Streamlined shared ownership of luxury assets

Luxury goods and high-end fashion, such as collectible classic cars, high-end accessories (watches, jewelry and handbags) and couture, are often purchased for investment purposes and NFTs can facilitate:

  • shared ownership of assets that were previously difficult to be easily divided into parts; and
  • certainty around ownership and distribution of royalties (such as if an asset was a collaboration between brands), or other forms of income from transactions involving the asset.

For example, in November 2020, DLA Piper’s TOKO platform was used to create multiple NFTs of a painting by Chinese artist Wang Xiaobo. The painting was divided into 16 squares, each represented by a single token, and smart contracts were embedded in the tokens to facilitate the distribution of revenue generated from renting out the artwork to the token-holders, and distribution of proceeds if the piece was sold.

Where an NFT links to a physical asset, additional protection under personal property security laws may be required. Similarly, NFTs that allow holders to receive revenue from their token may be considered a financial product and related regulations could apply. For example, the issuer may be required to hold a financial services license and comply with restrictions on representations about the product. These laws vary between jurisdictions and should be considered before issuing NFTs.

Authenticity and ESG considerations

The ability to embed product information in an NFT, such as the product’s manufacturer and location, material composition and carbon emissions created during production, have the potential to benefit both brand owners and consumers. For example:

  • As NFTs are on the blockchain, the chain of ownership and provenance of the asset are publicly trackable and verifiable. This also makes digital luxury goods more desirable – before now, there has not been a reliable method of ensuring the authenticity of a digital luxury good.
  • Brand owners can demonstrate ESG credentials for their products, and greater transparency over these considerations improves corporate accountability while also helping to substantiate ESG marketing claims.
  • Brand owners and designers can track the lifespan of products from production to disposal or recycling, which could aid the design of more sustainable products.
  • Brands and labels can launch digital collections of goods to assess demand before proceeding to manufacture physical items and thereby reducing waste and carbon footprint. Recently, luxury e-tailer FarFetch launched pre-orders for several luxury clothing collections entirely virtually.

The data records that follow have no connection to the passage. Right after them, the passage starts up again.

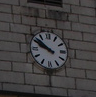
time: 9:51
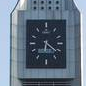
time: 6:21
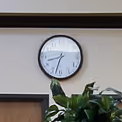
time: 8:32
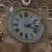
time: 2:18
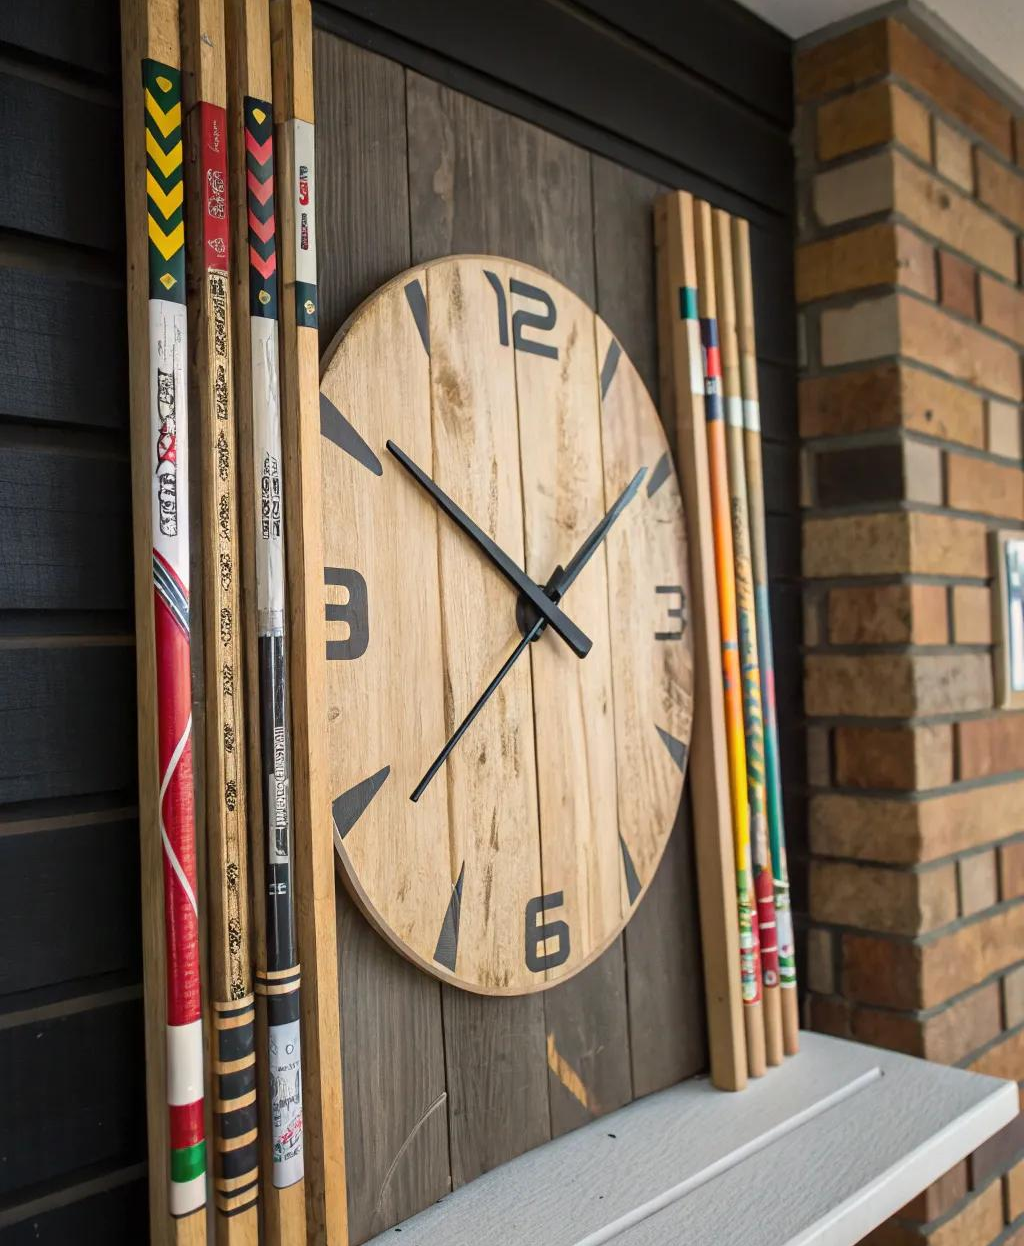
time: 1:50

However, brand owners should also remember that creating NFTs is carbon intensive and could counteract the benefit of incorporating NFTs into a sustainability strategy. Notwithstanding this, brands can potentially mitigate this risk by using proof-of-stake platforms (as opposed to proof-of-work), such as Hedera when creating NFTs. Proof of work blockchains rely on computers solving complex equations to verify transactions, which relies on computational power and is energy intensive. By contrast, proof-of-stake platforms rely on users verifying transactions in return for a transaction fee, which requires less energy.

Improving customer experience

NFTs can also help verify customer identity and personalize client relationships. By identifying customers using NFTs, brand owners can track customer purchase history and style preferences. As NFTs are designed to be moved from platform to platform, this information can be carried across brands and platforms and allow access to information about customers before a first interaction. This would allow more tailored multi-channel marketing and cross-selling.

Where brands are collecting personal information from NFTs, privacy obligations apply and brand owners should consider whether their privacy policies allow collection of this information and if their use of this personal information is consistent with appliable privacy legislation, particularly the GDPR.